Il est très vraisemblable que notre société et nos décideurs ne se montrent pas capables, dans les années qui viennent, de gérer de manière fluide et efficace le changement considérable que représente la transition bas carbone. On prendra des décisions très insuffisantes dans certains domaines, excessives dans d’autres, on investira trop dans telle solution, vite obsolète, et pas assez telle autre mesure pourtant efficace. On tâtonnera beaucoup, essai-erreur mille fois devant des situations changeantes, souvent inédites. Dans cette agitation, les lobbys les plus puissants, les groupes d’intérêt les mieux représentés seront, un temps du moins, mieux traités par les décideurs que ceux qui ne comptent pas politiquement. Ce type de collusion – à qui profite la crise ? – minera la confiance.

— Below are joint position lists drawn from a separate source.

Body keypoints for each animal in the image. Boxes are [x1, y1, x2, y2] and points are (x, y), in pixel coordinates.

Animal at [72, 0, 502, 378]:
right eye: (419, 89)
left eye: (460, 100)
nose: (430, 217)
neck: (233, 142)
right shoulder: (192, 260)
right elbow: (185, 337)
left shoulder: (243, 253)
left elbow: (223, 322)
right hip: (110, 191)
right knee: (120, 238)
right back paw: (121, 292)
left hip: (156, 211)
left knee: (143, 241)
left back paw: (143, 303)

Les plus clairvoyants y verront les faiblesses bien connues (mais néanmoins parfois coupables) de nos décideurs et les limites de notre compétence collective. D’autres, peut-être plus nombreux, seront tentés de voir, dans ce régime de régulation brouillon, instable et apparemment incohérent, la marque d’une volonté puissante, très efficace et cachée de mieux nous contrôler, grâce au climat. Ceux-là se révolteront contre les mesures – doutant de plus en plus de la réalité du danger climatique malgré ses manifestations de plus en plus visibles – comme on défile aujourd’hui contre les masques en minimisant la COVID. Les plus vulnérables dans la société continuerons, comme aujourd’hui, comme hier, à payer le plus lourd tribu. Nous ne vivons pas tous égaux, encore moins par temps de crise, et ce n’est pas non plus le cas face au changement climatique.
Pour plausible qu’il puisse paraître, ce sombre scénario n’est pas totalement joué d’avance.
Après quelques décennies à croire en sa toute puissance, notre société est en apprentissage de ses limites. Confrontée à un réel qui lui résiste, elle re-découvre l’incertitude et le dilemme. Pour naviguer dans les eaux agitées qui sont devant nous, il faudra re-créer du lien et éviter la polarisation qui rompt le dialogue, élimine la confiance puis le respect. Il faudra éduquer à la complexité du monde, à la compréhension et l’acceptation des tensions du réel, à sa nature changeante.
Si l’objectif est de permettre à toutes et tous de bénéficier de conditions de vie dignes, dans un monde où la croissance disparaît de plus en plus, il faudra aller au-delà de la conception sociale issue des Trente Glorieuses. La question du partage, de la répartition des richesse revient en force. Elle se heurte déjà, parfois, à ce concept de « droits acquis » qui a mal vieilli.
Il faudra donc arrêter de gloser sur le win-win, et oser enfin mettre en lumière l’omniprésence des dilemmes en politique. Placer ensuite l’éthique au centre de l’action politique, se libérer des intérêts particuliers et des égoïsmes. Qu’on le veuille ou non, notre mode de vie est négociable. Plus le temps passe, moins nous avons les clés en mains pour le négocier.
Apprenons de cette crise, en profondeur, afin de pouvoir, en tant que société, peser positivement et solidairement sur notre avenir.